[What to produce]
Search the lines of the records for the word "grid", and copy every line that has it.

[Data for processing]
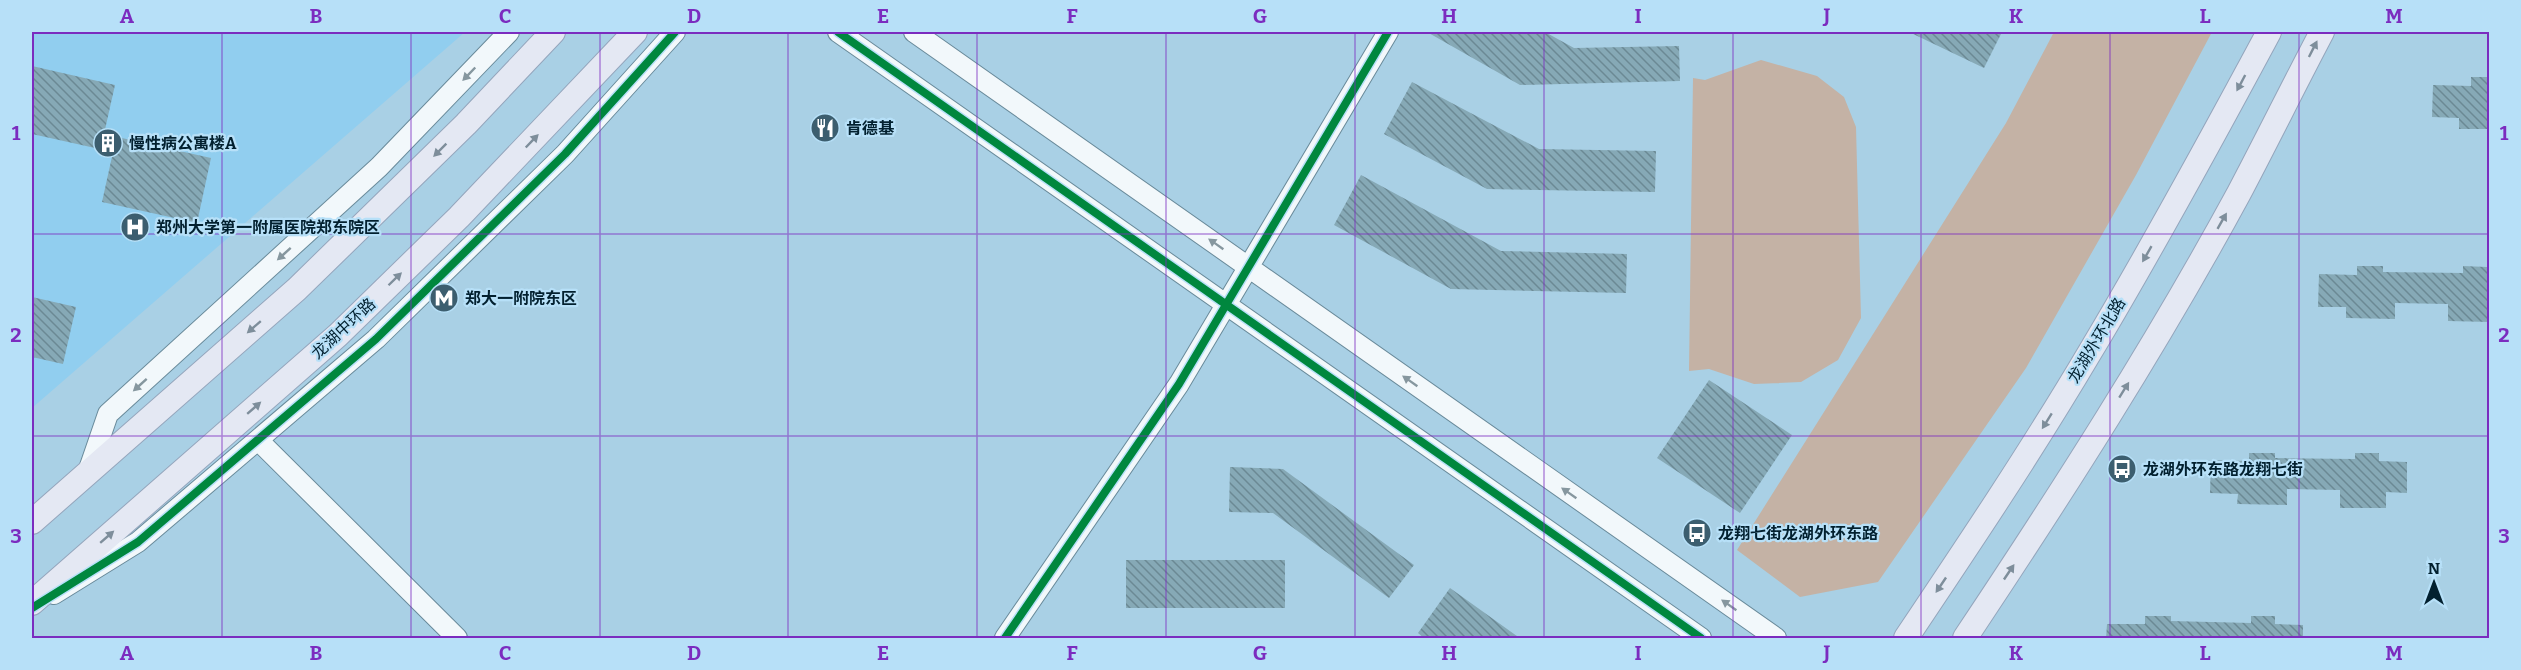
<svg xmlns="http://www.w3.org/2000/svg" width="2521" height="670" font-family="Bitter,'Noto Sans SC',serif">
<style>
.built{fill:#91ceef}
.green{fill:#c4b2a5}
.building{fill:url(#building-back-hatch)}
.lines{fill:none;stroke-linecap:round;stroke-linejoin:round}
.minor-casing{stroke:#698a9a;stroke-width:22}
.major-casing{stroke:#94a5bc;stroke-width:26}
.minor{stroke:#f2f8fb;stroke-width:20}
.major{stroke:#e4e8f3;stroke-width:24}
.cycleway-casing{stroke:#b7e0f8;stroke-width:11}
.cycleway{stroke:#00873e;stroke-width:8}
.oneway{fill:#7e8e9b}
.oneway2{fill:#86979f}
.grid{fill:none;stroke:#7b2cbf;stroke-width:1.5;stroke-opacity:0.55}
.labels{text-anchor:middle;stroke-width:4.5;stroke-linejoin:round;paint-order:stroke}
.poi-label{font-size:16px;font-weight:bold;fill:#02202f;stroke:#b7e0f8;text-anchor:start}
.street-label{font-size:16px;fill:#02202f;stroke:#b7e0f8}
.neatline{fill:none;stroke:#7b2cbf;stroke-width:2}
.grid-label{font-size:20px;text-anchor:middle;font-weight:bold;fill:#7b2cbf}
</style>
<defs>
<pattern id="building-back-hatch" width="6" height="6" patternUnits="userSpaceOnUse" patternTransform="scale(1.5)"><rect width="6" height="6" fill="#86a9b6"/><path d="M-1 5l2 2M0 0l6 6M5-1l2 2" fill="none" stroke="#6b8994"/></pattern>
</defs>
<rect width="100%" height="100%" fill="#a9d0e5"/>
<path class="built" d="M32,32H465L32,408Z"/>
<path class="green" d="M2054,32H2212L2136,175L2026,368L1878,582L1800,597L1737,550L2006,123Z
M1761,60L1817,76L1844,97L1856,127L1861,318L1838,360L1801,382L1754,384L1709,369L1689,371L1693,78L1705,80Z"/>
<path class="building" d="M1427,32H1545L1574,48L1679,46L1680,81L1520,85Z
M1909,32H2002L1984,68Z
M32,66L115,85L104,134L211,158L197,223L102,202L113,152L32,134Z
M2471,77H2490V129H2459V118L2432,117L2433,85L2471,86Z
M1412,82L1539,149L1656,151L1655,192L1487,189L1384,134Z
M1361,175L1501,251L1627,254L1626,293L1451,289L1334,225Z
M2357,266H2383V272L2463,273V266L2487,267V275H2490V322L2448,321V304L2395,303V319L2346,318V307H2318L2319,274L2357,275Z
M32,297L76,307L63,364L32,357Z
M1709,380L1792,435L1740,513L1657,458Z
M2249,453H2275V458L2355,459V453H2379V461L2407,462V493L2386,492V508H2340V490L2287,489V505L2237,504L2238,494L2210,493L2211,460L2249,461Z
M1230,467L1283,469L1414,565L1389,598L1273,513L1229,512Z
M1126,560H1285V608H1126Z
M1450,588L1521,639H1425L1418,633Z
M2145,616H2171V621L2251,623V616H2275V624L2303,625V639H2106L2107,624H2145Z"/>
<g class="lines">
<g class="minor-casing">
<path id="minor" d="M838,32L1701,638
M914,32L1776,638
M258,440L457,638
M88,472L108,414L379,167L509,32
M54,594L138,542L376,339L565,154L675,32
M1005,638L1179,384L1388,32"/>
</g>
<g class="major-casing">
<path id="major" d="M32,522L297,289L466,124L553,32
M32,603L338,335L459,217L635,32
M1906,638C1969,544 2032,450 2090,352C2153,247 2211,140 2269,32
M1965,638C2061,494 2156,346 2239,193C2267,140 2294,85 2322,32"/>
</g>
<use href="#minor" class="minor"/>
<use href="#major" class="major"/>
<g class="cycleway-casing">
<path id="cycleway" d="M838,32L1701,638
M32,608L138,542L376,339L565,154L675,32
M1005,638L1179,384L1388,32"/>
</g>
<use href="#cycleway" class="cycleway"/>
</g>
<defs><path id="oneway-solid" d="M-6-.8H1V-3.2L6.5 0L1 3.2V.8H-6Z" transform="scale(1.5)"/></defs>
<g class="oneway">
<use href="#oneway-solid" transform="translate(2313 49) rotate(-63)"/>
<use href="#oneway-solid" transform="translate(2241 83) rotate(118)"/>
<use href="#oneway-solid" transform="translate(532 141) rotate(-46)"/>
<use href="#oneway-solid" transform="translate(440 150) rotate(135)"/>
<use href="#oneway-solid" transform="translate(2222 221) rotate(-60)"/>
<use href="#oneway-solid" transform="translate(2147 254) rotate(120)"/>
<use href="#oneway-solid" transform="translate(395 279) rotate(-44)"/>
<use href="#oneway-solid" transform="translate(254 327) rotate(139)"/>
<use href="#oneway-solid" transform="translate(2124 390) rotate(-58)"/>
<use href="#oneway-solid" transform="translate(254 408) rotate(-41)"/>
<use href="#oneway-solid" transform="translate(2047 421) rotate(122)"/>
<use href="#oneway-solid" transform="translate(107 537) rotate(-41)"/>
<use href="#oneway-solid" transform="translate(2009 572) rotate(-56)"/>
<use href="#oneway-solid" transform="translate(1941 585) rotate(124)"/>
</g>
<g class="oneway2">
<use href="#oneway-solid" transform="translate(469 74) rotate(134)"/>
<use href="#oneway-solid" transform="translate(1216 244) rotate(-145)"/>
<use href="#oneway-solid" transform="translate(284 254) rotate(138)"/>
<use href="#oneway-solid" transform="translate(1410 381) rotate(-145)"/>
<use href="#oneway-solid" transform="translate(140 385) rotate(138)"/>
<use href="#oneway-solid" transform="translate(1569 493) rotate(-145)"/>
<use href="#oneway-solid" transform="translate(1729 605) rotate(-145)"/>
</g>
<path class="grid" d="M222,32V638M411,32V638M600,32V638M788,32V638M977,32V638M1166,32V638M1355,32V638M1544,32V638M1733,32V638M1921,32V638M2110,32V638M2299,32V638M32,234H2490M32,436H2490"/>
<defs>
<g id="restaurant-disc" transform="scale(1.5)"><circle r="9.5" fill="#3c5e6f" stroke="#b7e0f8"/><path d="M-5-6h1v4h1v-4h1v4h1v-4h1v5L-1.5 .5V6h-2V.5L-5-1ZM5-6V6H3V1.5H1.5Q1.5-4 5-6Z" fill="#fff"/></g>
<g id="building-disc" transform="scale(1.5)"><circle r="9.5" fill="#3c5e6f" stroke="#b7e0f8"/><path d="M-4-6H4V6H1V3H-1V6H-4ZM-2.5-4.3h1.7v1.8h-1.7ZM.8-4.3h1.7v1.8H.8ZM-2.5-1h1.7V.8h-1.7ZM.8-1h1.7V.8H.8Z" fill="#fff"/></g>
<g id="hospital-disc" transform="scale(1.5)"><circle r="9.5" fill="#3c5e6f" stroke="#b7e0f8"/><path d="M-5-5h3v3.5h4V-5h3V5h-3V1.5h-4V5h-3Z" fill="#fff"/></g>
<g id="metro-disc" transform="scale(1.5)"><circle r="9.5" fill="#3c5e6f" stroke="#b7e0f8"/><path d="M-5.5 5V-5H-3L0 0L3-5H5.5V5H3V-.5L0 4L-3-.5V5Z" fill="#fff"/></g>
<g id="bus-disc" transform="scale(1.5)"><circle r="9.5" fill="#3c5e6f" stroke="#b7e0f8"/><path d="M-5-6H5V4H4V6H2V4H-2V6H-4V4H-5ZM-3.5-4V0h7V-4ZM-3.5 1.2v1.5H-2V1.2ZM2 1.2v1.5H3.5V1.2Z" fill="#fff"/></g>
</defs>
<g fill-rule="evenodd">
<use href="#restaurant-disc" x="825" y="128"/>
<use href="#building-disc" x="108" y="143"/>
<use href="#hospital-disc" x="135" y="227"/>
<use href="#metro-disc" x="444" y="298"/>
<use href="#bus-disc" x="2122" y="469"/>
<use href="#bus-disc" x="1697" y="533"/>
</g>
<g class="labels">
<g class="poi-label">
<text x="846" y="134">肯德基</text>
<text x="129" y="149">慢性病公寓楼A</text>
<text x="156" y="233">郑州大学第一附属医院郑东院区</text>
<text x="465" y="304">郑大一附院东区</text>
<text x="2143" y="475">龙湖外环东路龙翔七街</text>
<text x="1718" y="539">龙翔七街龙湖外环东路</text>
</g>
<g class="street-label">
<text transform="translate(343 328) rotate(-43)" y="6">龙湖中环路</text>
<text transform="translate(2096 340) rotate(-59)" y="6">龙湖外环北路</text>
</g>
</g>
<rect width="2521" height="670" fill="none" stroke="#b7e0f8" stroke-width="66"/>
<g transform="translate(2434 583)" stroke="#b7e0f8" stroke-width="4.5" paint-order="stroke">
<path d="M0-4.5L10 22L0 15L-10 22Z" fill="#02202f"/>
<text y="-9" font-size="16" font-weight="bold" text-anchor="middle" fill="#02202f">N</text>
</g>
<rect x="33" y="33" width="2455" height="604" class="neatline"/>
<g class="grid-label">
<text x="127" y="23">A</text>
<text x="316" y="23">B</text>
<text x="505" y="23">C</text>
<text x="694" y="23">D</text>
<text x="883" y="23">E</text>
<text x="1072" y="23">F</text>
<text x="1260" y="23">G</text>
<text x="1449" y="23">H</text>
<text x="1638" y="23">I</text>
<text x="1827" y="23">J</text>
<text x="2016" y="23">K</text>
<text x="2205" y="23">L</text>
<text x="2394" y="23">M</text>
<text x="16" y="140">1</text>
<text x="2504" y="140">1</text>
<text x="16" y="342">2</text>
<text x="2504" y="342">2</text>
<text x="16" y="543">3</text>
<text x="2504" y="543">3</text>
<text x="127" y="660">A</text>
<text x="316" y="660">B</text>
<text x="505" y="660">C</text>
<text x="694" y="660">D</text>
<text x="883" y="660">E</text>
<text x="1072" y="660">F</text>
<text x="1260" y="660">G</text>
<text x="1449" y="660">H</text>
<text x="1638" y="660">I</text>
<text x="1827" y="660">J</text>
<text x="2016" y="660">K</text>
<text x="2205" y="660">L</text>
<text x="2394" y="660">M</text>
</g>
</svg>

[Solved problem]
.grid{fill:none;stroke:#7b2cbf;stroke-width:1.5;stroke-opacity:0.55}
.grid-label{font-size:20px;text-anchor:middle;font-weight:bold;fill:#7b2cbf}
<path class="grid" d="M222,32V638M411,32V638M600,32V638M788,32V638M977,32V638M1166,32V638M1355,32V638M1544,32V638M1733,32V638M1921,32V638M2110,32V638M2299,32V638M32,234H2490M32,436H2490"/>
<g class="grid-label">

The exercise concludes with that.